This exercise calls for the records to be repeated in full, exactly as written.

*** Available data Section Begins ***

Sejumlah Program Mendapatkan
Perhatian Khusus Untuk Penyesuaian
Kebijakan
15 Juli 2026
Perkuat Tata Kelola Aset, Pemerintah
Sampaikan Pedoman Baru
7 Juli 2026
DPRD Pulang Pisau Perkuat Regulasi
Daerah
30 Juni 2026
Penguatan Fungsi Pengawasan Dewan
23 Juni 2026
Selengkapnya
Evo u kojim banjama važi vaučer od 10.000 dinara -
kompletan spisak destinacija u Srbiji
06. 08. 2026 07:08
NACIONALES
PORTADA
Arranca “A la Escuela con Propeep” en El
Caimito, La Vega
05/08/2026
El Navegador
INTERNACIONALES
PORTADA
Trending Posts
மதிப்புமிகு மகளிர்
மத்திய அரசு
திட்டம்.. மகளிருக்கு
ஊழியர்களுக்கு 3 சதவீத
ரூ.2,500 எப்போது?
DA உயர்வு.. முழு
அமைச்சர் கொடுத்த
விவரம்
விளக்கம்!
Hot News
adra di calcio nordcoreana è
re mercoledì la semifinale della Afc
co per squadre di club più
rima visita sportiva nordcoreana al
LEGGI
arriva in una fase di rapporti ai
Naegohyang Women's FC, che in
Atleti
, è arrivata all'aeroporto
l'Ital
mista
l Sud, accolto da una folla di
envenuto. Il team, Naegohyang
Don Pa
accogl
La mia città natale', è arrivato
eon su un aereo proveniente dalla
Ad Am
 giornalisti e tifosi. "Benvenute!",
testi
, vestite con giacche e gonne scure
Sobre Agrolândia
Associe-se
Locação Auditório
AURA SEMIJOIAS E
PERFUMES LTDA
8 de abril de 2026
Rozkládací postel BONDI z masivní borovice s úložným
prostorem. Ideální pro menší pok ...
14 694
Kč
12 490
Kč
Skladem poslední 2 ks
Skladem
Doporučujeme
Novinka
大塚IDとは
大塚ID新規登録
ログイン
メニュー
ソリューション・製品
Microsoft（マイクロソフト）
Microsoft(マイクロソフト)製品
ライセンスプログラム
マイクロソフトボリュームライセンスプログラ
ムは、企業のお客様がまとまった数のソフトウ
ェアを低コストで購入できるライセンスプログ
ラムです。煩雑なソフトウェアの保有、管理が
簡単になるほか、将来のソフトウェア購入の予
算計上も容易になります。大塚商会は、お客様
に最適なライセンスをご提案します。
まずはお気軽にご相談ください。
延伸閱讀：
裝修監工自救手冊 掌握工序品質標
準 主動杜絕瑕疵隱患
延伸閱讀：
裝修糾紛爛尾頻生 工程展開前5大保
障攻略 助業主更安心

*** Available data Section Ends ***

**Output**.
Sejumlah Program Mendapatkan
Perhatian Khusus Untuk Penyesuaian
Kebijakan
15 Juli 2026
Perkuat Tata Kelola Aset, Pemerintah
Sampaikan Pedoman Baru
7 Juli 2026
DPRD Pulang Pisau Perkuat Regulasi
Daerah
30 Juni 2026
Penguatan Fungsi Pengawasan Dewan
23 Juni 2026
Selengkapnya
Evo u kojim banjama važi vaučer od 10.000 dinara -
kompletan spisak destinacija u Srbiji
06. 08. 2026 07:08
NACIONALES
PORTADA
Arranca “A la Escuela con Propeep” en El
Caimito, La Vega
05/08/2026
El Navegador
INTERNACIONALES
PORTADA
Trending Posts
மதிப்புமிகு மகளிர்
மத்திய அரசு
திட்டம்.. மகளிருக்கு
ஊழியர்களுக்கு 3 சதவீத
ரூ.2,500 எப்போது?
DA உயர்வு.. முழு
அமைச்சர் கொடுத்த
விவரம்
விளக்கம்!
Hot News
adra di calcio nordcoreana è
re mercoledì la semifinale della Afc
co per squadre di club più
rima visita sportiva nordcoreana al
LEGGI
arriva in una fase di rapporti ai
Naegohyang Women's FC, che in
Atleti
, è arrivata all'aeroporto
l'Ital
mista
l Sud, accolto da una folla di
envenuto. Il team, Naegohyang
Don Pa
accogl
La mia città natale', è arrivato
eon su un aereo proveniente dalla
Ad Am
 giornalisti e tifosi. "Benvenute!",
testi
, vestite con giacche e gonne scure
Sobre Agrolândia
Associe-se
Locação Auditório
AURA SEMIJOIAS E
PERFUMES LTDA
8 de abril de 2026
Rozkládací postel BONDI z masivní borovice s úložným
prostorem. Ideální pro menší pok ...
14 694
Kč
12 490
Kč
Skladem poslední 2 ks
Skladem
Doporučujeme
Novinka
大塚IDとは
大塚ID新規登録
ログイン
メニュー
ソリューション・製品
Microsoft（マイクロソフト）
Microsoft(マイクロソフト)製品
ライセンスプログラム
マイクロソフトボリュームライセンスプログラ
ムは、企業のお客様がまとまった数のソフトウ
ェアを低コストで購入できるライセンスプログ
ラムです。煩雑なソフトウェアの保有、管理が
簡単になるほか、将来のソフトウェア購入の予
算計上も容易になります。大塚商会は、お客様
に最適なライセンスをご提案します。
まずはお気軽にご相談ください。
延伸閱讀：
裝修監工自救手冊 掌握工序品質標
準 主動杜絕瑕疵隱患
延伸閱讀：
裝修糾紛爛尾頻生 工程展開前5大保
障攻略 助業主更安心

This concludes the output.